What is being asked: Your copy should match the records exactly, except that it contains no pictures.

Data supplied:
--

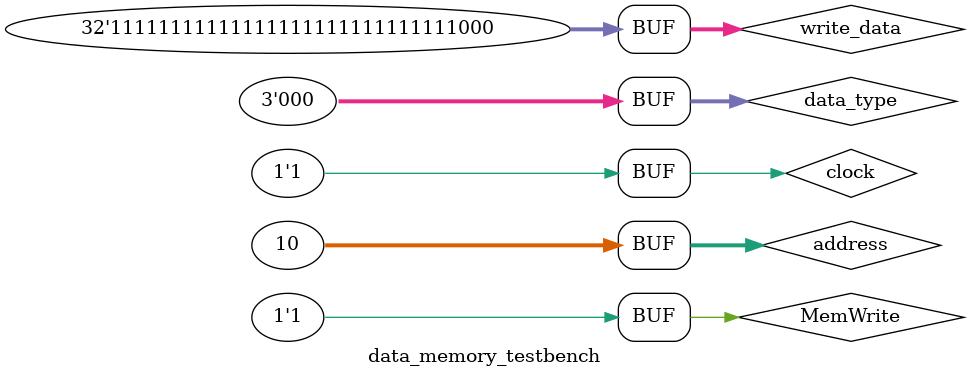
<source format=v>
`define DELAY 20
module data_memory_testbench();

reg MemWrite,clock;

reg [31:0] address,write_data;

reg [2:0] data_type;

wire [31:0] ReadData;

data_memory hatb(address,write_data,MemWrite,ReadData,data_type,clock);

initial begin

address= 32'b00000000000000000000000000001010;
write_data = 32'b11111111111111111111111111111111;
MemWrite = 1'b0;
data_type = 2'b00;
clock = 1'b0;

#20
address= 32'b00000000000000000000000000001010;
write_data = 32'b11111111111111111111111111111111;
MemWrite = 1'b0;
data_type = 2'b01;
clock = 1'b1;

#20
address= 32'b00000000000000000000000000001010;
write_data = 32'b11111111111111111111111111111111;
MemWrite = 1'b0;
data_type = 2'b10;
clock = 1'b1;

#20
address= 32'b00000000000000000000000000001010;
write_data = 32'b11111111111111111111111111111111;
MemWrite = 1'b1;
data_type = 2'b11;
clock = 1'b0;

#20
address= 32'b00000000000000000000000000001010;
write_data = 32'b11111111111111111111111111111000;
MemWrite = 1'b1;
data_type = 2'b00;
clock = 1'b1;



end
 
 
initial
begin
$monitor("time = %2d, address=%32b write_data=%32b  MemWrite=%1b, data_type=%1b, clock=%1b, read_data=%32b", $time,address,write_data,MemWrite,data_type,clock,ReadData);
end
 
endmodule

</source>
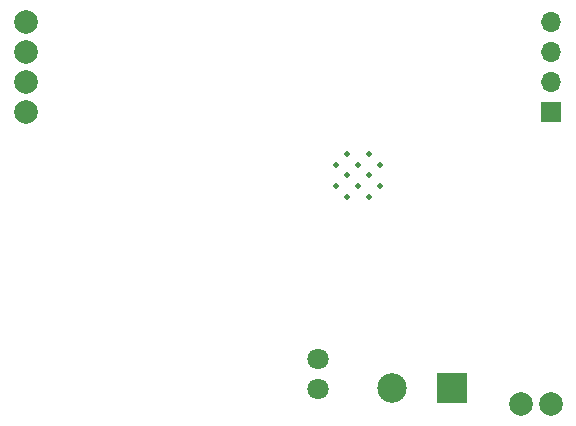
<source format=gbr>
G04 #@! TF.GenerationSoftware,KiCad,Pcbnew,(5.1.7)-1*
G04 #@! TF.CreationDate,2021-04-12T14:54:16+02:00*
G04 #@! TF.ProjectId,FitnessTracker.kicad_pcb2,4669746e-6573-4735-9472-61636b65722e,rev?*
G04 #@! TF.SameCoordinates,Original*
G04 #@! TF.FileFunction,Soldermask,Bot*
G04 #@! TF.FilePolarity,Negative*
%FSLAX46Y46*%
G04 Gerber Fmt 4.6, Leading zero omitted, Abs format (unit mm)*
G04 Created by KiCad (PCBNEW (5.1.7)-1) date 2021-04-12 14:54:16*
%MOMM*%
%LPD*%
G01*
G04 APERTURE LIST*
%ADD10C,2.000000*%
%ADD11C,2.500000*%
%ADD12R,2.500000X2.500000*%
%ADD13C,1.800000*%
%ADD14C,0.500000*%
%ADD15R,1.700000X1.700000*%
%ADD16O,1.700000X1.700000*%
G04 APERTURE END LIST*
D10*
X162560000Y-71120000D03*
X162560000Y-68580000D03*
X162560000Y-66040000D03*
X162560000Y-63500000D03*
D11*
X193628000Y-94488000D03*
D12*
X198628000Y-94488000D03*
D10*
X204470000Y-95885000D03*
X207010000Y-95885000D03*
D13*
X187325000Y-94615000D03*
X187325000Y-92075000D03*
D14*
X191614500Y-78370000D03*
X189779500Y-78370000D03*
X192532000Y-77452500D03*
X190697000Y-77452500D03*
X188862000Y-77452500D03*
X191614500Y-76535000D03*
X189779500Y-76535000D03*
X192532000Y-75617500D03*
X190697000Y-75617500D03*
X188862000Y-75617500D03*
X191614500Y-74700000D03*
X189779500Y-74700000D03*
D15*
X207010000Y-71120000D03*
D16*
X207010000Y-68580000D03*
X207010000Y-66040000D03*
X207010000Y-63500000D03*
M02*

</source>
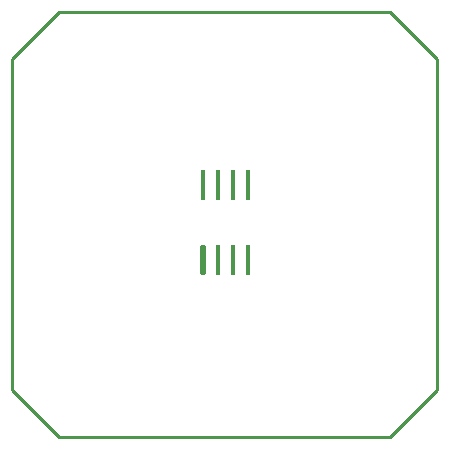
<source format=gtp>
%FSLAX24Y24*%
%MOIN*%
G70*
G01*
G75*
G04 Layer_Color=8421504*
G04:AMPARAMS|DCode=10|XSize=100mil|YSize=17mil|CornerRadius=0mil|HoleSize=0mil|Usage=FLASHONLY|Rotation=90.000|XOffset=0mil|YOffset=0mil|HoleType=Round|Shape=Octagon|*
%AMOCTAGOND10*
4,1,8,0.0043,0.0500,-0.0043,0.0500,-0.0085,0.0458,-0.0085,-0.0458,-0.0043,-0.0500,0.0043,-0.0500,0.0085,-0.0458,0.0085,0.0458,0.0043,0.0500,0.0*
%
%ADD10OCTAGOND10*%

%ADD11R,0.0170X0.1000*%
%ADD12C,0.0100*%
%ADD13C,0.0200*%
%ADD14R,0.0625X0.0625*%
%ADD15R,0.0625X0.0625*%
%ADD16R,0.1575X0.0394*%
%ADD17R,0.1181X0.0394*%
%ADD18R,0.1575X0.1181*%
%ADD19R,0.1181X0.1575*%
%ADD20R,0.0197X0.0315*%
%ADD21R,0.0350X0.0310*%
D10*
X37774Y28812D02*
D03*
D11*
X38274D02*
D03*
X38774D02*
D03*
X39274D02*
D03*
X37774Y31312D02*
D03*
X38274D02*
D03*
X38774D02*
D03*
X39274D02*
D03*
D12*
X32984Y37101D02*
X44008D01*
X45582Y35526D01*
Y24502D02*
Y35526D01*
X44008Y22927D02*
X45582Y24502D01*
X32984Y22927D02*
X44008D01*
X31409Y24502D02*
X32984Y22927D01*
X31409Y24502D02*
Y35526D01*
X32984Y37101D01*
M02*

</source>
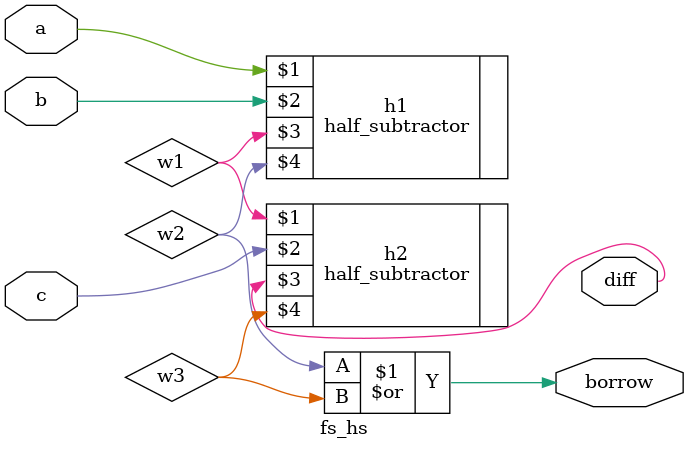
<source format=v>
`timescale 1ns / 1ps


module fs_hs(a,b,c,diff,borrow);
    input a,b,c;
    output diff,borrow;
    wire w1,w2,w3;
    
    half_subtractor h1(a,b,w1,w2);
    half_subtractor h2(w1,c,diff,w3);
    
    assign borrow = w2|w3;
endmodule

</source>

--

Answer section:
<source format=v>
`define DELAY 20
module data_memory_testbench();

reg MemWrite,clock;

reg [31:0] address,write_data;

reg [2:0] data_type;

wire [31:0] ReadData;

data_memory hatb(address,write_data,MemWrite,ReadData,data_type,clock);

initial begin

address= 32'b00000000000000000000000000001010;
write_data = 32'b11111111111111111111111111111111;
MemWrite = 1'b0;
data_type = 2'b00;
clock = 1'b0;

#20
address= 32'b00000000000000000000000000001010;
write_data = 32'b11111111111111111111111111111111;
MemWrite = 1'b0;
data_type = 2'b01;
clock = 1'b1;

#20
address= 32'b00000000000000000000000000001010;
write_data = 32'b11111111111111111111111111111111;
MemWrite = 1'b0;
data_type = 2'b10;
clock = 1'b1;

#20
address= 32'b00000000000000000000000000001010;
write_data = 32'b11111111111111111111111111111111;
MemWrite = 1'b1;
data_type = 2'b11;
clock = 1'b0;

#20
address= 32'b00000000000000000000000000001010;
write_data = 32'b11111111111111111111111111111000;
MemWrite = 1'b1;
data_type = 2'b00;
clock = 1'b1;



end
 
 
initial
begin
$monitor("time = %2d, address=%32b write_data=%32b  MemWrite=%1b, data_type=%1b, clock=%1b, read_data=%32b", $time,address,write_data,MemWrite,data_type,clock,ReadData);
end
 
endmodule

</source>
<source format=gbr>
G04 #@! TF.GenerationSoftware,KiCad,Pcbnew,(5.1.7)-1*
G04 #@! TF.CreationDate,2021-04-12T14:54:16+02:00*
G04 #@! TF.ProjectId,FitnessTracker.kicad_pcb2,4669746e-6573-4735-9472-61636b65722e,rev?*
G04 #@! TF.SameCoordinates,Original*
G04 #@! TF.FileFunction,Soldermask,Bot*
G04 #@! TF.FilePolarity,Negative*
%FSLAX46Y46*%
G04 Gerber Fmt 4.6, Leading zero omitted, Abs format (unit mm)*
G04 Created by KiCad (PCBNEW (5.1.7)-1) date 2021-04-12 14:54:16*
%MOMM*%
%LPD*%
G01*
G04 APERTURE LIST*
%ADD10C,2.000000*%
%ADD11C,2.500000*%
%ADD12R,2.500000X2.500000*%
%ADD13C,1.800000*%
%ADD14C,0.500000*%
%ADD15R,1.700000X1.700000*%
%ADD16O,1.700000X1.700000*%
G04 APERTURE END LIST*
D10*
X162560000Y-71120000D03*
X162560000Y-68580000D03*
X162560000Y-66040000D03*
X162560000Y-63500000D03*
D11*
X193628000Y-94488000D03*
D12*
X198628000Y-94488000D03*
D10*
X204470000Y-95885000D03*
X207010000Y-95885000D03*
D13*
X187325000Y-94615000D03*
X187325000Y-92075000D03*
D14*
X191614500Y-78370000D03*
X189779500Y-78370000D03*
X192532000Y-77452500D03*
X190697000Y-77452500D03*
X188862000Y-77452500D03*
X191614500Y-76535000D03*
X189779500Y-76535000D03*
X192532000Y-75617500D03*
X190697000Y-75617500D03*
X188862000Y-75617500D03*
X191614500Y-74700000D03*
X189779500Y-74700000D03*
D15*
X207010000Y-71120000D03*
D16*
X207010000Y-68580000D03*
X207010000Y-66040000D03*
X207010000Y-63500000D03*
M02*

</source>
<source format=gtp>
%FSLAX24Y24*%
%MOIN*%
G70*
G01*
G75*
G04 Layer_Color=8421504*
G04:AMPARAMS|DCode=10|XSize=100mil|YSize=17mil|CornerRadius=0mil|HoleSize=0mil|Usage=FLASHONLY|Rotation=90.000|XOffset=0mil|YOffset=0mil|HoleType=Round|Shape=Octagon|*
%AMOCTAGOND10*
4,1,8,0.0043,0.0500,-0.0043,0.0500,-0.0085,0.0458,-0.0085,-0.0458,-0.0043,-0.0500,0.0043,-0.0500,0.0085,-0.0458,0.0085,0.0458,0.0043,0.0500,0.0*
%
%ADD10OCTAGOND10*%

%ADD11R,0.0170X0.1000*%
%ADD12C,0.0100*%
%ADD13C,0.0200*%
%ADD14R,0.0625X0.0625*%
%ADD15R,0.0625X0.0625*%
%ADD16R,0.1575X0.0394*%
%ADD17R,0.1181X0.0394*%
%ADD18R,0.1575X0.1181*%
%ADD19R,0.1181X0.1575*%
%ADD20R,0.0197X0.0315*%
%ADD21R,0.0350X0.0310*%
D10*
X37774Y28812D02*
D03*
D11*
X38274D02*
D03*
X38774D02*
D03*
X39274D02*
D03*
X37774Y31312D02*
D03*
X38274D02*
D03*
X38774D02*
D03*
X39274D02*
D03*
D12*
X32984Y37101D02*
X44008D01*
X45582Y35526D01*
Y24502D02*
Y35526D01*
X44008Y22927D02*
X45582Y24502D01*
X32984Y22927D02*
X44008D01*
X31409Y24502D02*
X32984Y22927D01*
X31409Y24502D02*
Y35526D01*
X32984Y37101D01*
M02*

</source>
<source format=v>
`timescale 1ns / 1ps


module fs_hs(a,b,c,diff,borrow);
    input a,b,c;
    output diff,borrow;
    wire w1,w2,w3;
    
    half_subtractor h1(a,b,w1,w2);
    half_subtractor h2(w1,c,diff,w3);
    
    assign borrow = w2|w3;
endmodule

</source>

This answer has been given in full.